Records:

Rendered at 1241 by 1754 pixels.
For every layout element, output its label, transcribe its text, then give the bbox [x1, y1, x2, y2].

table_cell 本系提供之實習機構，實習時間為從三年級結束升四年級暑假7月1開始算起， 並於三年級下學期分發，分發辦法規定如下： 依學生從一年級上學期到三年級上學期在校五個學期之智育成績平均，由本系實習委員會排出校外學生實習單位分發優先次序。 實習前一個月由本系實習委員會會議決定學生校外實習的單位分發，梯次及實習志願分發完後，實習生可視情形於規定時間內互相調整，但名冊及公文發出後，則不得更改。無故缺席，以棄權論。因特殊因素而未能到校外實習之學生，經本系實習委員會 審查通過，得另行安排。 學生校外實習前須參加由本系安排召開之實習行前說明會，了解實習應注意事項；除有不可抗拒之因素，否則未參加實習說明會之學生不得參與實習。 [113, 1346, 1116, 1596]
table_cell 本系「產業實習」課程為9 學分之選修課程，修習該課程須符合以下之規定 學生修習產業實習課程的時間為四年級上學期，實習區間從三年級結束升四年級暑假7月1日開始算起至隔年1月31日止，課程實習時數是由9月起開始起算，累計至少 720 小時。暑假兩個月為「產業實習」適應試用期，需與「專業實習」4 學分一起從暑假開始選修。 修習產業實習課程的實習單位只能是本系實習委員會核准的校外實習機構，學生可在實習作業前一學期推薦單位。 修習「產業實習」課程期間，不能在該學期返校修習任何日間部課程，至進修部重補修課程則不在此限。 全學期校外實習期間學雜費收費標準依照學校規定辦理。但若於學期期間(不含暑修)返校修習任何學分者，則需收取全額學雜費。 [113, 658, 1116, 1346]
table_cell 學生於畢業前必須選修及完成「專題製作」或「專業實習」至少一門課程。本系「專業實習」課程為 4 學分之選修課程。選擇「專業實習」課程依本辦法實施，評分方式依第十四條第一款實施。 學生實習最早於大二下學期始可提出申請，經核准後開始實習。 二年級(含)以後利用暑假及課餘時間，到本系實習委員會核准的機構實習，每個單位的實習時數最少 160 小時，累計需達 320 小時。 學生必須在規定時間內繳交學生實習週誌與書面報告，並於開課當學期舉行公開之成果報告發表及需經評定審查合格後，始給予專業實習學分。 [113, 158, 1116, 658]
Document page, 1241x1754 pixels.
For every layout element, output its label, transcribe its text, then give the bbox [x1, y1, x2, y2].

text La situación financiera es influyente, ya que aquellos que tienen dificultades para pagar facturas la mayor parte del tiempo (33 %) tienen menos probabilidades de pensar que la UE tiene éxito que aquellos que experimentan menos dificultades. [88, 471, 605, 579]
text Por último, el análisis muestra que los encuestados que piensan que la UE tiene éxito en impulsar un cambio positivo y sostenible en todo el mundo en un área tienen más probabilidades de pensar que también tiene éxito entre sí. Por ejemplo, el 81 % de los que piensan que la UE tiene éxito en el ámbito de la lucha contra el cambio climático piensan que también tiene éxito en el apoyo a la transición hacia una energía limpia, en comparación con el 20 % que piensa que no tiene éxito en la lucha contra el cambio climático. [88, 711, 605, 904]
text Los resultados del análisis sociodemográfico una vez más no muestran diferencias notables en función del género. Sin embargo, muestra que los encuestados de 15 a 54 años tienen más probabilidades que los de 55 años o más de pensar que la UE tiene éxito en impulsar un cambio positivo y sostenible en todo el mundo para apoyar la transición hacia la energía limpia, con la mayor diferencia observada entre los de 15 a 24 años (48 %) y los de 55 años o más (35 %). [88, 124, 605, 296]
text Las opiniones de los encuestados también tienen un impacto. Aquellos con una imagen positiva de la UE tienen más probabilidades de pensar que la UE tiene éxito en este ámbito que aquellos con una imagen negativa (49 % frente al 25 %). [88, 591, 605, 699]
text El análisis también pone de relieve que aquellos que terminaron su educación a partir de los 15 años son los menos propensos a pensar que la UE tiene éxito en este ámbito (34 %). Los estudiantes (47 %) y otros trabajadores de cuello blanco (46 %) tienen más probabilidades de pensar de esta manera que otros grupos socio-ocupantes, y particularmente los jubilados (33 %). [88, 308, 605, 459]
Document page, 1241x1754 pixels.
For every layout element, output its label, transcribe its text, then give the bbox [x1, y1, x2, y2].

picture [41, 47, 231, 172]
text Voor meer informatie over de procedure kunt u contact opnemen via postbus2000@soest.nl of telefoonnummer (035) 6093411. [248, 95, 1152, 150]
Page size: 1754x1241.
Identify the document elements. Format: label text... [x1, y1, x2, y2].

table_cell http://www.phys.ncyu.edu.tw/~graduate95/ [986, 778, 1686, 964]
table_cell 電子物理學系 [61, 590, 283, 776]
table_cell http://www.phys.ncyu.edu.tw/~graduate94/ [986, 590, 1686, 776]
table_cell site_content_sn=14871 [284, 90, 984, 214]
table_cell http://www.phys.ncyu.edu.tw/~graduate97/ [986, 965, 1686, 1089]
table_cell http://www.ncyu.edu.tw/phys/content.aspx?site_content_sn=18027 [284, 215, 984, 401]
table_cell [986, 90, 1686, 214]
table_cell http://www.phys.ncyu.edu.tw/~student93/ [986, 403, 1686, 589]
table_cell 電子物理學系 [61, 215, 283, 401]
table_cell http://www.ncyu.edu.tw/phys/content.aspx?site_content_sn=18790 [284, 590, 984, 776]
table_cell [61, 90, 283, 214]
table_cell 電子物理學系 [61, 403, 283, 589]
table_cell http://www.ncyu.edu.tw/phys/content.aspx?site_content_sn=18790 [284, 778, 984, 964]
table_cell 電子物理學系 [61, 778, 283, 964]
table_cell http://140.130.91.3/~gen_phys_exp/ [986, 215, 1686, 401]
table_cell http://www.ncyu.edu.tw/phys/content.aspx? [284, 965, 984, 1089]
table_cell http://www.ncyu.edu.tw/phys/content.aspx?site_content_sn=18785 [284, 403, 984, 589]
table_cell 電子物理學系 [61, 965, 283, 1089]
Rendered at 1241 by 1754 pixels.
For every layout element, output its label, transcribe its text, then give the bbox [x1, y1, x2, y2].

## TO DO
Rewrite the records above with each "layout element" changed to "page element", leaving everything else as it is.

## OUTPUT FOR THIS TASK
Rendered at 1241 by 1754 pixels.
For every page element, output its label, transcribe its text, then give the bbox [x1, y1, x2, y2].

table_cell 本系提供之實習機構，實習時間為從三年級結束升四年級暑假7月1開始算起， 並於三年級下學期分發，分發辦法規定如下： 依學生從一年級上學期到三年級上學期在校五個學期之智育成績平均，由本系實習委員會排出校外學生實習單位分發優先次序。 實習前一個月由本系實習委員會會議決定學生校外實習的單位分發，梯次及實習志願分發完後，實習生可視情形於規定時間內互相調整，但名冊及公文發出後，則不得更改。無故缺席，以棄權論。因特殊因素而未能到校外實習之學生，經本系實習委員會 審查通過，得另行安排。 學生校外實習前須參加由本系安排召開之實習行前說明會，了解實習應注意事項；除有不可抗拒之因素，否則未參加實習說明會之學生不得參與實習。 [113, 1346, 1116, 1596]
table_cell 本系「產業實習」課程為9 學分之選修課程，修習該課程須符合以下之規定 學生修習產業實習課程的時間為四年級上學期，實習區間從三年級結束升四年級暑假7月1日開始算起至隔年1月31日止，課程實習時數是由9月起開始起算，累計至少 720 小時。暑假兩個月為「產業實習」適應試用期，需與「專業實習」4 學分一起從暑假開始選修。 修習產業實習課程的實習單位只能是本系實習委員會核准的校外實習機構，學生可在實習作業前一學期推薦單位。 修習「產業實習」課程期間，不能在該學期返校修習任何日間部課程，至進修部重補修課程則不在此限。 全學期校外實習期間學雜費收費標準依照學校規定辦理。但若於學期期間(不含暑修)返校修習任何學分者，則需收取全額學雜費。 [113, 658, 1116, 1346]
table_cell 學生於畢業前必須選修及完成「專題製作」或「專業實習」至少一門課程。本系「專業實習」課程為 4 學分之選修課程。選擇「專業實習」課程依本辦法實施，評分方式依第十四條第一款實施。 學生實習最早於大二下學期始可提出申請，經核准後開始實習。 二年級(含)以後利用暑假及課餘時間，到本系實習委員會核准的機構實習，每個單位的實習時數最少 160 小時，累計需達 320 小時。 學生必須在規定時間內繳交學生實習週誌與書面報告，並於開課當學期舉行公開之成果報告發表及需經評定審查合格後，始給予專業實習學分。 [113, 158, 1116, 658]
Document page, 1241x1754 pixels.
For every page element, output its label, transcribe its text, then give the bbox [x1, y1, x2, y2].

text La situación financiera es influyente, ya que aquellos que tienen dificultades para pagar facturas la mayor parte del tiempo (33 %) tienen menos probabilidades de pensar que la UE tiene éxito que aquellos que experimentan menos dificultades. [88, 471, 605, 579]
text Por último, el análisis muestra que los encuestados que piensan que la UE tiene éxito en impulsar un cambio positivo y sostenible en todo el mundo en un área tienen más probabilidades de pensar que también tiene éxito entre sí. Por ejemplo, el 81 % de los que piensan que la UE tiene éxito en el ámbito de la lucha contra el cambio climático piensan que también tiene éxito en el apoyo a la transición hacia una energía limpia, en comparación con el 20 % que piensa que no tiene éxito en la lucha contra el cambio climático. [88, 711, 605, 904]
text Los resultados del análisis sociodemográfico una vez más no muestran diferencias notables en función del género. Sin embargo, muestra que los encuestados de 15 a 54 años tienen más probabilidades que los de 55 años o más de pensar que la UE tiene éxito en impulsar un cambio positivo y sostenible en todo el mundo para apoyar la transición hacia la energía limpia, con la mayor diferencia observada entre los de 15 a 24 años (48 %) y los de 55 años o más (35 %). [88, 124, 605, 296]
text Las opiniones de los encuestados también tienen un impacto. Aquellos con una imagen positiva de la UE tienen más probabilidades de pensar que la UE tiene éxito en este ámbito que aquellos con una imagen negativa (49 % frente al 25 %). [88, 591, 605, 699]
text El análisis también pone de relieve que aquellos que terminaron su educación a partir de los 15 años son los menos propensos a pensar que la UE tiene éxito en este ámbito (34 %). Los estudiantes (47 %) y otros trabajadores de cuello blanco (46 %) tienen más probabilidades de pensar de esta manera que otros grupos socio-ocupantes, y particularmente los jubilados (33 %). [88, 308, 605, 459]
Document page, 1241x1754 pixels.
For every page element, output its label, transcribe its text, then give the bbox [x1, y1, x2, y2].

picture [41, 47, 231, 172]
text Voor meer informatie over de procedure kunt u contact opnemen via postbus2000@soest.nl of telefoonnummer (035) 6093411. [248, 95, 1152, 150]
Page size: 1754x1241.
Identify the document elements. Format: label text... [x1, y1, x2, y2].

table_cell http://www.phys.ncyu.edu.tw/~graduate95/ [986, 778, 1686, 964]
table_cell 電子物理學系 [61, 590, 283, 776]
table_cell http://www.phys.ncyu.edu.tw/~graduate94/ [986, 590, 1686, 776]
table_cell site_content_sn=14871 [284, 90, 984, 214]
table_cell http://www.phys.ncyu.edu.tw/~graduate97/ [986, 965, 1686, 1089]
table_cell http://www.ncyu.edu.tw/phys/content.aspx?site_content_sn=18027 [284, 215, 984, 401]
table_cell [986, 90, 1686, 214]
table_cell http://www.phys.ncyu.edu.tw/~student93/ [986, 403, 1686, 589]
table_cell 電子物理學系 [61, 215, 283, 401]
table_cell http://www.ncyu.edu.tw/phys/content.aspx?site_content_sn=18790 [284, 590, 984, 776]
table_cell [61, 90, 283, 214]
table_cell 電子物理學系 [61, 403, 283, 589]
table_cell http://www.ncyu.edu.tw/phys/content.aspx?site_content_sn=18790 [284, 778, 984, 964]
table_cell 電子物理學系 [61, 778, 283, 964]
table_cell http://140.130.91.3/~gen_phys_exp/ [986, 215, 1686, 401]
table_cell http://www.ncyu.edu.tw/phys/content.aspx? [284, 965, 984, 1089]
table_cell http://www.ncyu.edu.tw/phys/content.aspx?site_content_sn=18785 [284, 403, 984, 589]
table_cell 電子物理學系 [61, 965, 283, 1089]
Rendered at 1241 by 1754 pixels.
For every page element, output its label, transcribe its text, then give the bbox [x1, y1, x2, y2].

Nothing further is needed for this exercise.